OEM-Incidents-interactive-map

View Interactive Map

OEM Incident Map – Poster

OEM-Incidents-screenshotView Detail Slides (Requires Microsoft Silverlight)

The map highlights how the events surrounding 9/11 prompted improvements in incident management technology. Attendees, including the keynote presenter and eminent information designer, Edward Tufte, gathered around to discuss their experience with the events I had mapped and to offer advice on ways to enrich its design. (Some of Mr. Tufte’s comments led to further improvements which you can see via the links above.)

Simply talking about how to improve the map was an exercise in exploring history and memory: how people understand what happened, how events are related to one another, how what you choose to include and what not to include can influence a person’s understanding of the events, how the description of one event can bring to mind another similar one, etc. It was thrilling to observe the spontaneous conversation that started all because of a three by four foot piece of foamboard.

And that’s just one artifact. In the aftermath of 9/11, hundreds of maps were produced – Every Day – for months. The 9/11 geographic effort represented a level of cooperation not seen before or since, but whose legacy, coupled with improvements in technology platforms themselves, informs the open data initiatives we are now seeing throughout the U.S.

Of course, the artifacts of the 9/11 response have historical value by themselves. And that is where the images of dusty, neglected rolls of paper come in (even though most of the maps are on disks and hard drives). Several of my GISMO colleagues and I are exploring a plan to create a 9/11 Geographic Archive, featuring the maps that were produced during the rescue and recovery effort. I plan to present an outline of the 9/11 Geographic Archive and my map of emergency response technologies at the ASIS&T Information Architecture Summit in March 2012. Such an archive would be an important contribution to the history of emergency response in this country.

I have always loved presenting information in meaningful and digestible ways, whether through maps, market research reports, drawings, websites or online resource libraries and intranets.
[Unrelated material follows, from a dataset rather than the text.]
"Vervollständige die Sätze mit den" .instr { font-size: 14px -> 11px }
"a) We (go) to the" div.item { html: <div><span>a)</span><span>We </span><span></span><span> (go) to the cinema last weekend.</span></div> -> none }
From very early in my career, I have been driven to present information in a coherent way and to seek out tools and processes that make coming to understanding easier. I am thrilled by the convergence that today’s state of technology allows between geographic tools and the digital storytelling of the user experience discipline. What is really great about this project is that I will be able to combine aspects of two fields that I love into an end product that would have meaning for many now and in years to come.
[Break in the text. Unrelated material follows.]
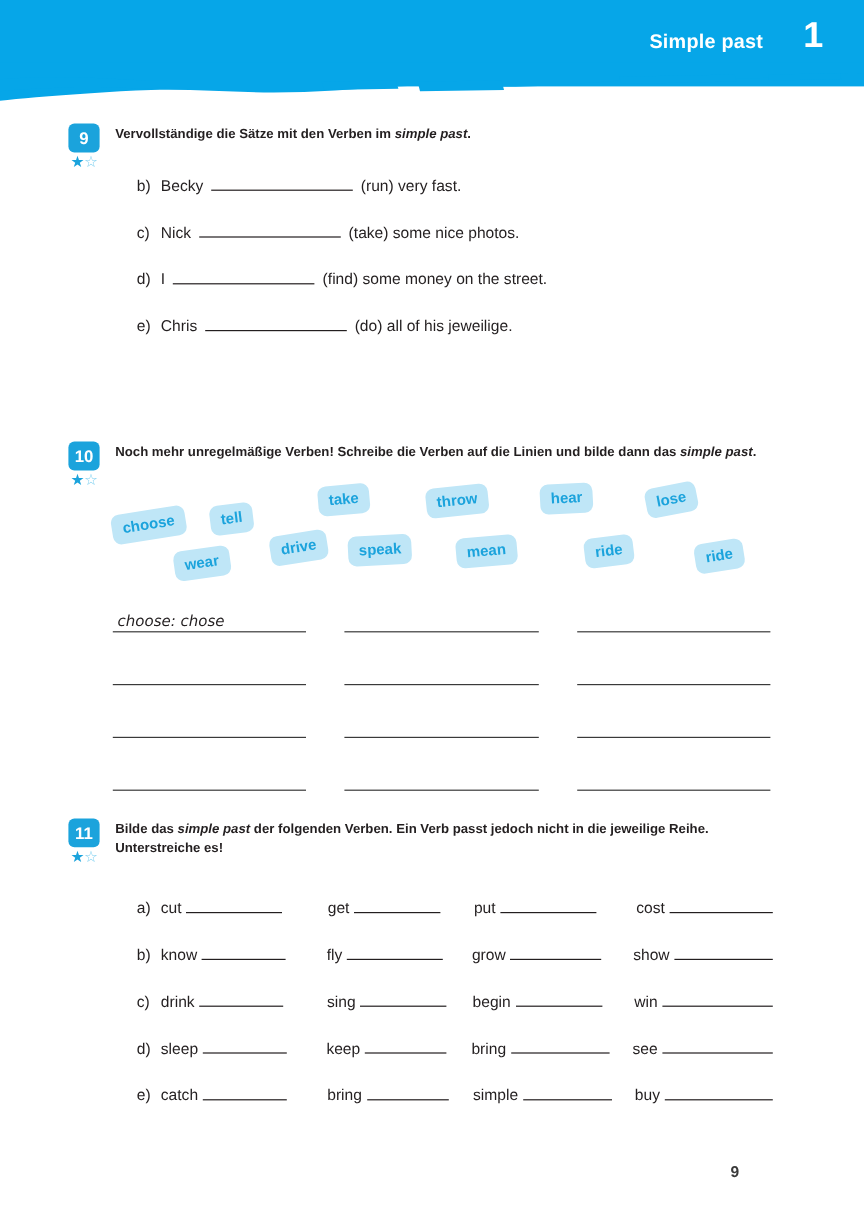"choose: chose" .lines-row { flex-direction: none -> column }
So, if you had the opportunity to preserve artifacts from an important event in New York City history, how would you do it? Some of the groundwork has already begun. I have been working with a mentor to explore relationships with organizations that support technology projects in the digital humanities, and with museums and libraries that share an interest in geographic artifacts and 9/11. I am building on my relationships with the City’s amazing geographic community through GISMO, the thirty Geosymposium presenters who told the 9/11 story and senior staff at the Office of Emergency Management and other consultants who have expressed interest in an archive. (I have even applied to an information science program where I hope to explore this project further). Finally and perhaps most importantly, I have the support of members of the GISMO Steering Committee to pursue further resources and trainings to develop the framework for an archive entity. With that grounding, I can turn the question “How would you do it?” into “When can I start?”